Perhaps we can entice a more well-known actor to the main role, Paul Walker for instance, or Vin Diesel (either of those Fast and Furious guys) as Olyphant has made it clear he doesn’t want to return to the role as “his house is fully paid for now”. Other casting will depend on Woods’ script and the availability of non-A list stars for the secondary roles, while it might be best to hire a British actress with little experience to fill any lead female role.

In terms of hiring a director, and in order to keep costs’ down, I would advise we give the job to someone with a background in commercials, and who hasn’t actually directed a movie before. This will allow us to bring a (hopefully) fresh approach to Woods’ script, and a visual look to the movie that will remind people of movies such as Equilibrium (2002) and the Resident Evil series. In terms of budget, and again in order to reduce costs, we should film abroad – Singapore, maybe – and keep the budget to between $30 and $40 million dollars. That way, and allowing for foreign distribution rights, DVD and Blu-ray sales, and any further revenue, the movie should be a financial success even if it is slated by the critics.

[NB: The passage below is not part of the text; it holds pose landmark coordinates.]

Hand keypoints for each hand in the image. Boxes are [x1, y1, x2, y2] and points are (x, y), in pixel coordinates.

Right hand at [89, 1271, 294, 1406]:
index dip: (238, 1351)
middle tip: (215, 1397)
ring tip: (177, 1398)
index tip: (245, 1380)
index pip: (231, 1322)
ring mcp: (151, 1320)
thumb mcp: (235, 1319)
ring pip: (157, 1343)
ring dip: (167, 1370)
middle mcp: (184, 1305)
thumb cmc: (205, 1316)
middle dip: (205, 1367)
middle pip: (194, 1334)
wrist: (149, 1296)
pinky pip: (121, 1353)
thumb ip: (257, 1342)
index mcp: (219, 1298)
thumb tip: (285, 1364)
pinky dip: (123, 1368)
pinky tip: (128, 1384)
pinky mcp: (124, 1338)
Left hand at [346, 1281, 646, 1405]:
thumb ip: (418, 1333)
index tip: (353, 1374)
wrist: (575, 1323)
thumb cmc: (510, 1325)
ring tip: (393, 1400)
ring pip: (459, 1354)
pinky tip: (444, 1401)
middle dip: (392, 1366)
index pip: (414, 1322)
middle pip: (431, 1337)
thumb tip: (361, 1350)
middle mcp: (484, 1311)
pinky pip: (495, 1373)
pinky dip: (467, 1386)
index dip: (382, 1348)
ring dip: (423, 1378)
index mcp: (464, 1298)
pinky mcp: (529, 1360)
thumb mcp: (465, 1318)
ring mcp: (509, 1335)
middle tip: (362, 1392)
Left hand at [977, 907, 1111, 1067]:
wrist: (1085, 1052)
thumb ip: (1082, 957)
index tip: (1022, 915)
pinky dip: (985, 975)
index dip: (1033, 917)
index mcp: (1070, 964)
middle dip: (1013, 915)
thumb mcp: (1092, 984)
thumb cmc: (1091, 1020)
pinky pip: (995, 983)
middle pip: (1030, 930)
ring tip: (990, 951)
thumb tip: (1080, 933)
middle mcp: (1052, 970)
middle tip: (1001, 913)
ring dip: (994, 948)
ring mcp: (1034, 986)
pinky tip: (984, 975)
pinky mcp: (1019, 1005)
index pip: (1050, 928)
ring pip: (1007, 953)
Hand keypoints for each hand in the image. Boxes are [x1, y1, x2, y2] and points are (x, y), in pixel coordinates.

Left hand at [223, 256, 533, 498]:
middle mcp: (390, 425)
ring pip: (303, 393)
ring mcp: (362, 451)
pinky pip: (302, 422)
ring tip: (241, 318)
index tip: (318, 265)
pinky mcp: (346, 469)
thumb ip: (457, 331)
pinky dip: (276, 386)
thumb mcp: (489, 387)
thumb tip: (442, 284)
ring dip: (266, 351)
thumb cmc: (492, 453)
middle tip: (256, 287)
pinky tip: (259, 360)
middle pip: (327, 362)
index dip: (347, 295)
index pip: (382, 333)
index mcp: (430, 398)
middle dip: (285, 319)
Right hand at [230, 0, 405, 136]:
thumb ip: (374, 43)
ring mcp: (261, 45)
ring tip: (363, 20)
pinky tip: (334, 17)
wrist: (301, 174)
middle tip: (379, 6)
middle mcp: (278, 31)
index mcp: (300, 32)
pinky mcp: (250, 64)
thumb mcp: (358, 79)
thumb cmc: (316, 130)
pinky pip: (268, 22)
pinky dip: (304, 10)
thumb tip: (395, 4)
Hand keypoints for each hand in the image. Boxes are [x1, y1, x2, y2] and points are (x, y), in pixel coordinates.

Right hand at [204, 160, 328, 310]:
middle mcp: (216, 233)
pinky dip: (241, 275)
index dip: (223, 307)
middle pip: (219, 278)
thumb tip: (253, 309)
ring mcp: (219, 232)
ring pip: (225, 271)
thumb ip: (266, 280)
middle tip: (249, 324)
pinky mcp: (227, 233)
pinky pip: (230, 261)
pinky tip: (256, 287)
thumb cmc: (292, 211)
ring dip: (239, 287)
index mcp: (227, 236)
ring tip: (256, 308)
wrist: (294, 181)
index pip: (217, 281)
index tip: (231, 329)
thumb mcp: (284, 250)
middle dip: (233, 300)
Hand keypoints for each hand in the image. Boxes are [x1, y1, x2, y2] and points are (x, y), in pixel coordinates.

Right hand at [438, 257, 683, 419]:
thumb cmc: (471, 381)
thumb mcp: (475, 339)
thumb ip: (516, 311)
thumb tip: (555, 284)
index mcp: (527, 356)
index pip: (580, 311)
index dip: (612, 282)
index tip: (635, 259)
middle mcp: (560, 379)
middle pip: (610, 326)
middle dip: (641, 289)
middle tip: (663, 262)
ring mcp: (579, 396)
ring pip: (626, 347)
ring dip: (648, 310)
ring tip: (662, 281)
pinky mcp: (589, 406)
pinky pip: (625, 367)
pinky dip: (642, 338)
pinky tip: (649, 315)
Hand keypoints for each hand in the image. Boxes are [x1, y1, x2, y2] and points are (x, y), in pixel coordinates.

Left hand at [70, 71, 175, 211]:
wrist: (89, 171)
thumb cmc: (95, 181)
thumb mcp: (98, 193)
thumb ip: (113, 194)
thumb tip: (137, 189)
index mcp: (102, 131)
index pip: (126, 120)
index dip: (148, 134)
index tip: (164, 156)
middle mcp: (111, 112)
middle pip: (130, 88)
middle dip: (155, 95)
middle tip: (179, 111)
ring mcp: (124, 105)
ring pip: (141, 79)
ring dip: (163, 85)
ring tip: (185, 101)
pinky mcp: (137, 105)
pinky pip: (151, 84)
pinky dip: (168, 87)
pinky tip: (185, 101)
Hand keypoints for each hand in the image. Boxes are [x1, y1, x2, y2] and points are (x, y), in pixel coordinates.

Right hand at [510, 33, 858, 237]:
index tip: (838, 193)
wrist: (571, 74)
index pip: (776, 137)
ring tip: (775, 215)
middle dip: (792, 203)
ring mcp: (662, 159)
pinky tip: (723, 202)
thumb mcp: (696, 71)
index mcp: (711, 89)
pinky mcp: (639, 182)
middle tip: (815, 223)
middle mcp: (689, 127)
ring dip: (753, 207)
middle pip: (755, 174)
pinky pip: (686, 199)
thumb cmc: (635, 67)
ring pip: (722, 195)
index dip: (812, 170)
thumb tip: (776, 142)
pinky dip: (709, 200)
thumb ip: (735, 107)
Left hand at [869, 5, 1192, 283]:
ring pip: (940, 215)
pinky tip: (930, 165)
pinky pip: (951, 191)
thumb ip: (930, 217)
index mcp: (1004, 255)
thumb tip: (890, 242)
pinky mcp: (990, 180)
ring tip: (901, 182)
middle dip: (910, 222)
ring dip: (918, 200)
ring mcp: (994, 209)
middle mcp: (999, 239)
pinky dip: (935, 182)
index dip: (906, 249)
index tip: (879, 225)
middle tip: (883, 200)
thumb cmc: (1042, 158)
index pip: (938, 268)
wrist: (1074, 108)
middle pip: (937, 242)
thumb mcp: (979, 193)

That’s all for now. Let me know how you want to proceed with these particular projects, and once things are in place, I’ll get back to you.

Hitman Agent 47 - scene

Excerpt from a memo sent by 20th Century Fox CEO Jim Gianopulos to co-chairman Stacey Snyder:

We made Hitman?!

Rating: 4/10 – professionally made tosh, Hitman: Agent 47 retains a modicum of credibility but only because it exists in a parallel world where the police don’t get involved in any gunplay, and where someone can be said to have subdural body armour – and no one blinks an eye; Friend is efficient though too remote, and Ware is blatantly awkward, leaving no one to carry the film on a human level, and allowing it to get by on badly edited action sequences that would have been even worse if they hadn’t been orchestrated by John Wick (2014) directors David Leitch and Chad Stahelski.